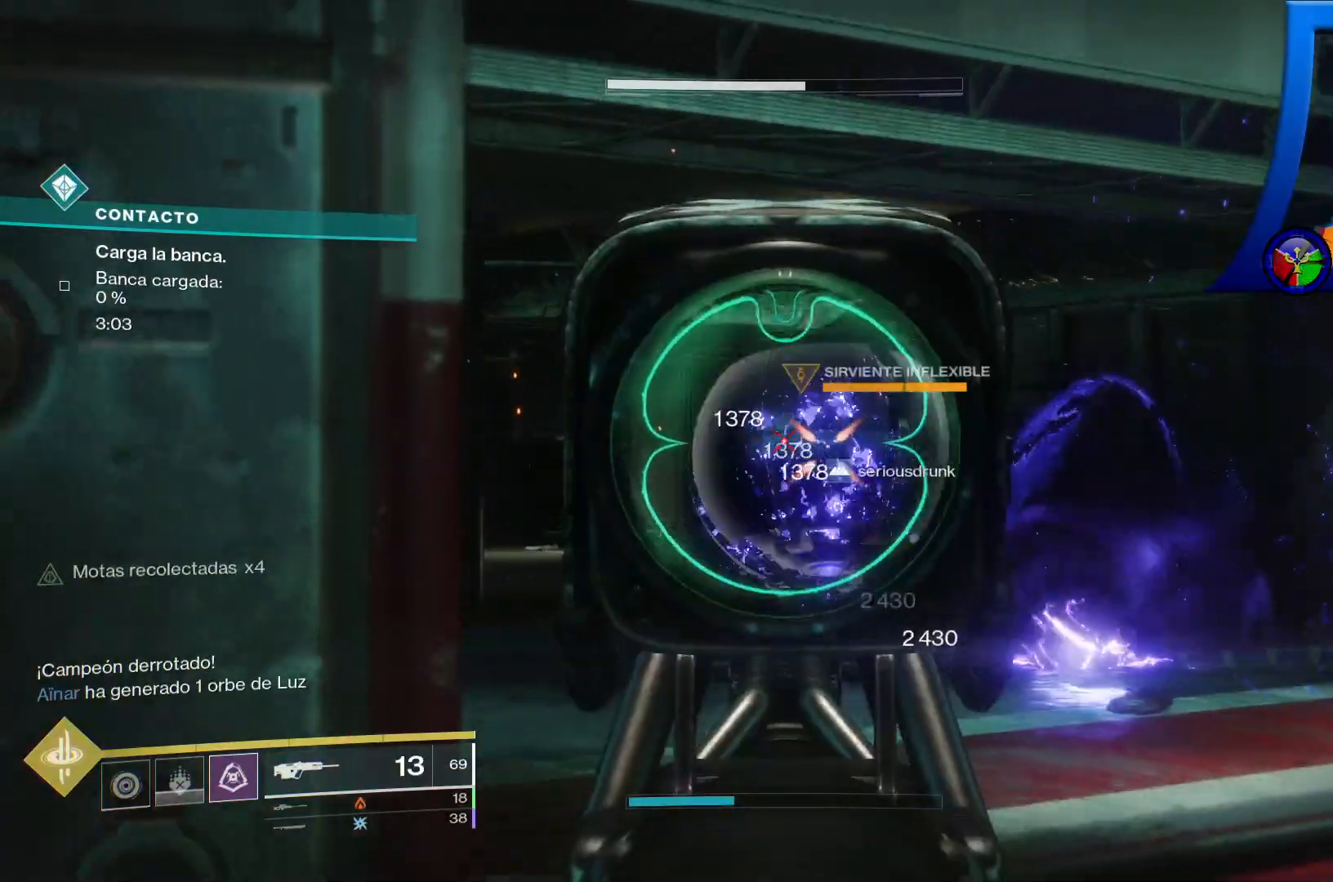
{"buttons": ["L2", "R2"], "left_stick": "center", "right_stick": "center", "events": [[67, "right_stick", "down-right"], [100, "R2", "down"], [217, "right_stick", "center"], [317, "left_stick", "center"], [383, "R2", "up"], [450, "R2", "down"]]}
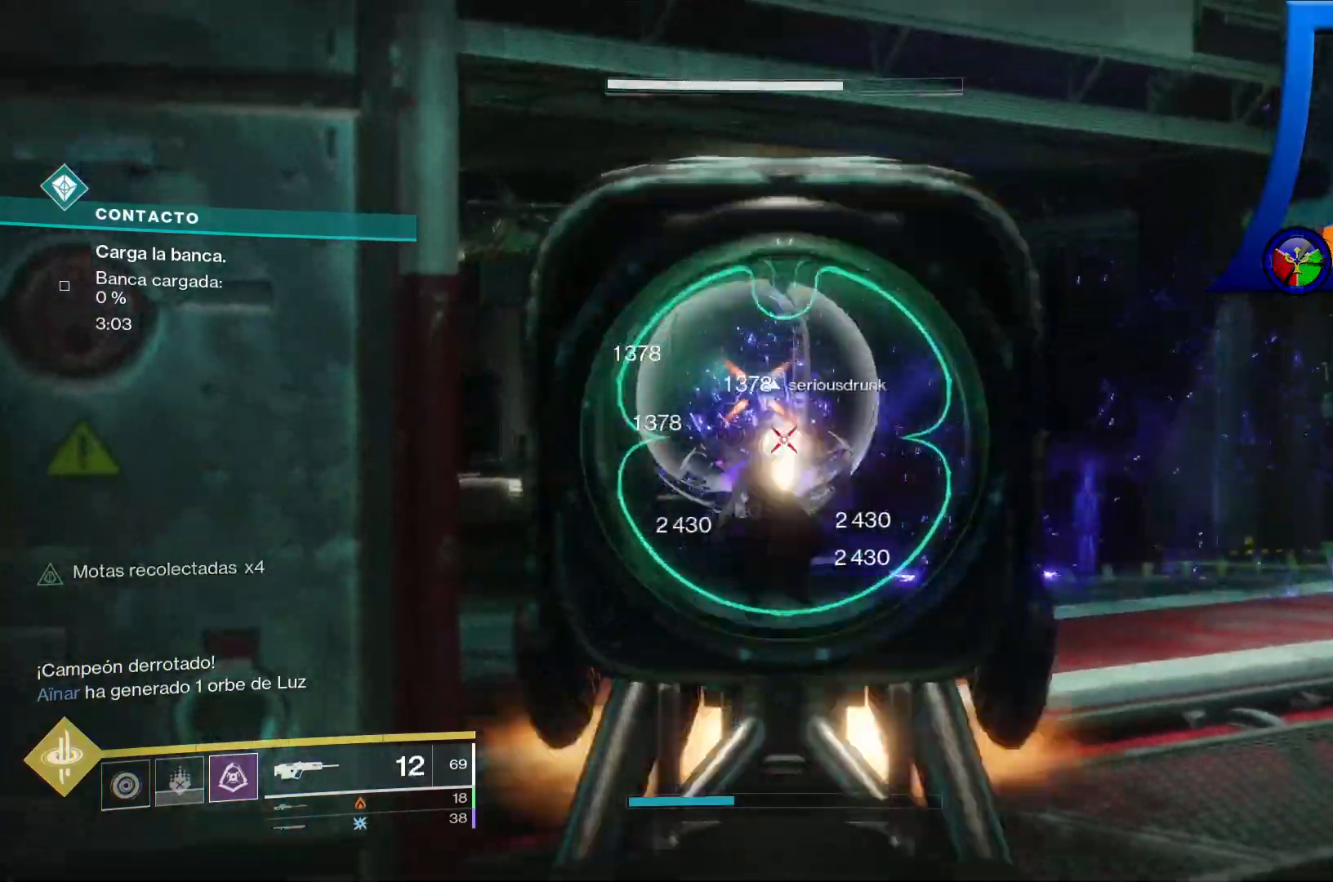
{"buttons": ["L2", "R2"], "left_stick": "center", "right_stick": "center", "events": [[83, "R2", "up"], [117, "R2", "down"], [233, "L2", "up"], [233, "R2", "up"], [283, "R2", "down"], [300, "L2", "down"]]}
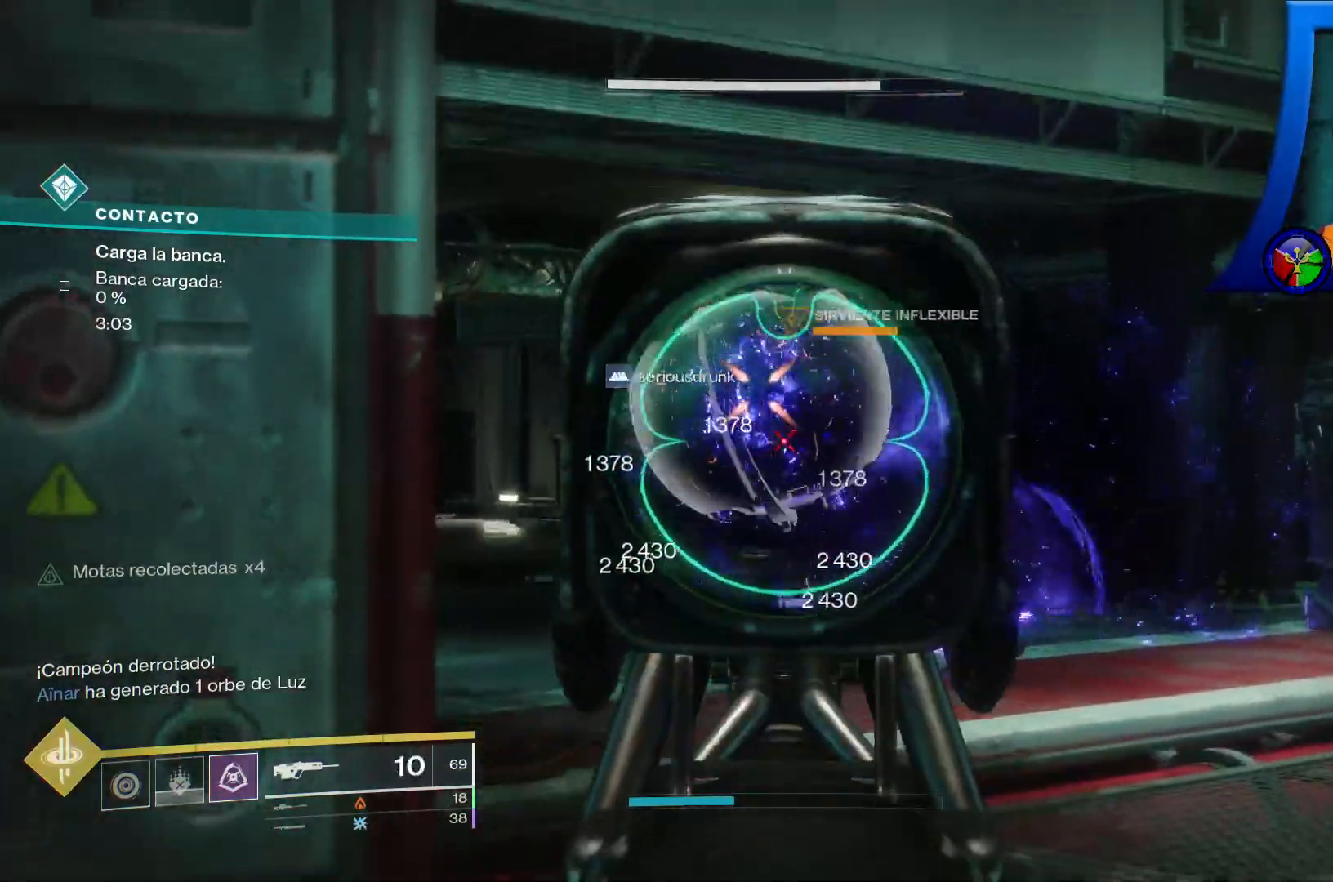
{"buttons": ["R2"], "left_stick": "down", "right_stick": "center", "events": [[67, "R2", "up"], [133, "R2", "down"], [167, "L2", "up"], [250, "R2", "up"], [300, "R2", "down"], [300, "left_stick", "down"], [433, "R2", "up"], [483, "R2", "down"]]}
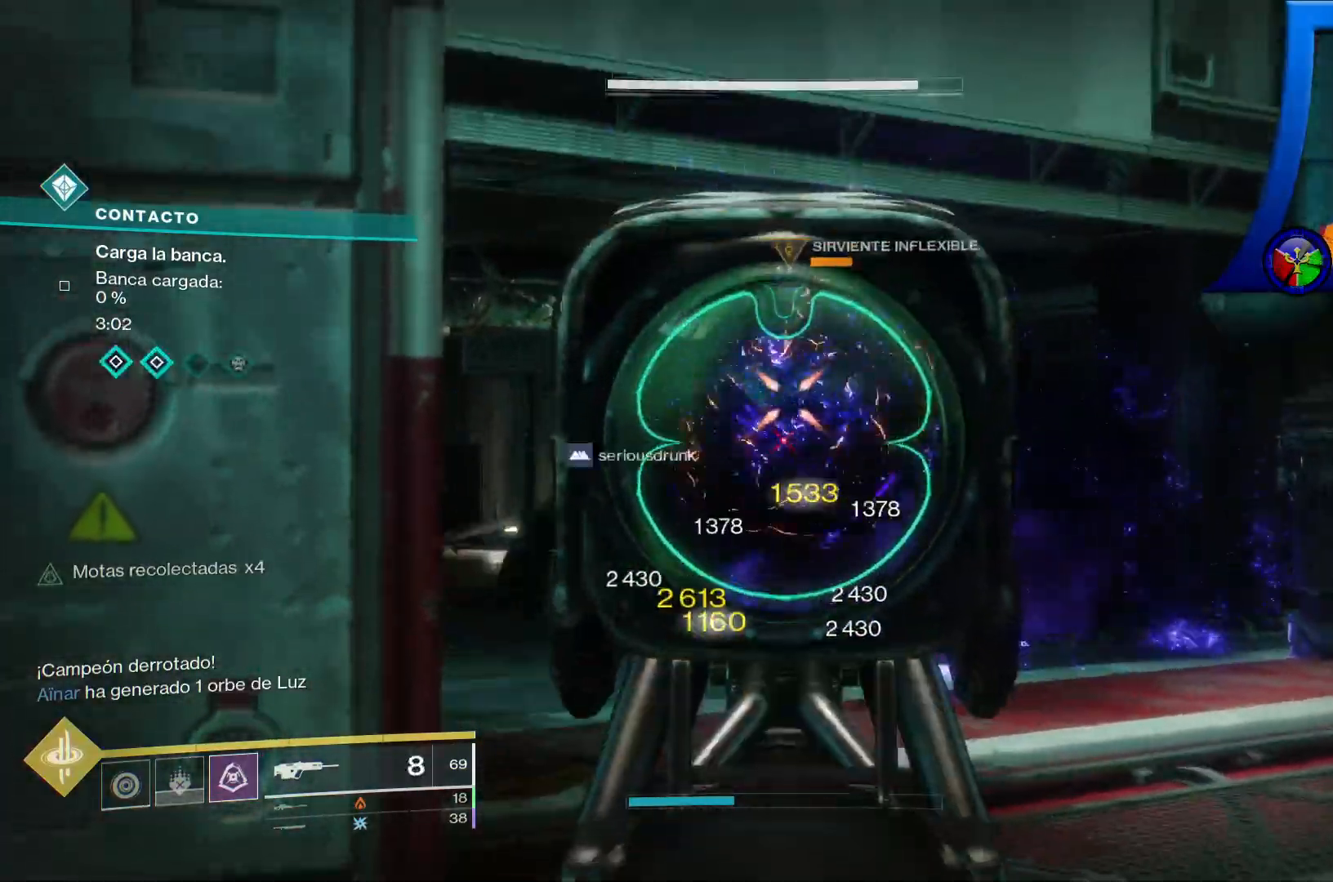
{"buttons": [], "left_stick": "down", "right_stick": "center", "events": [[100, "R2", "up"], [150, "R2", "down"], [267, "R2", "up"], [333, "right_stick", "right"], [350, "R2", "down"], [433, "R2", "up"], [483, "right_stick", "center"]]}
----
▶ **Task brief**:
Omitting the images, copy the listing exactly.

▶ **Problem solution**:
{"buttons": ["L2", "R2"], "left_stick": "center", "right_stick": "center", "events": [[67, "right_stick", "down-right"], [100, "R2", "down"], [217, "right_stick", "center"], [317, "left_stick", "center"], [383, "R2", "up"], [450, "R2", "down"]]}
{"buttons": ["L2", "R2"], "left_stick": "center", "right_stick": "center", "events": [[83, "R2", "up"], [117, "R2", "down"], [233, "L2", "up"], [233, "R2", "up"], [283, "R2", "down"], [300, "L2", "down"]]}
{"buttons": ["R2"], "left_stick": "down", "right_stick": "center", "events": [[67, "R2", "up"], [133, "R2", "down"], [167, "L2", "up"], [250, "R2", "up"], [300, "R2", "down"], [300, "left_stick", "down"], [433, "R2", "up"], [483, "R2", "down"]]}
{"buttons": [], "left_stick": "down", "right_stick": "center", "events": [[100, "R2", "up"], [150, "R2", "down"], [267, "R2", "up"], [333, "right_stick", "right"], [350, "R2", "down"], [433, "R2", "up"], [483, "right_stick", "center"]]}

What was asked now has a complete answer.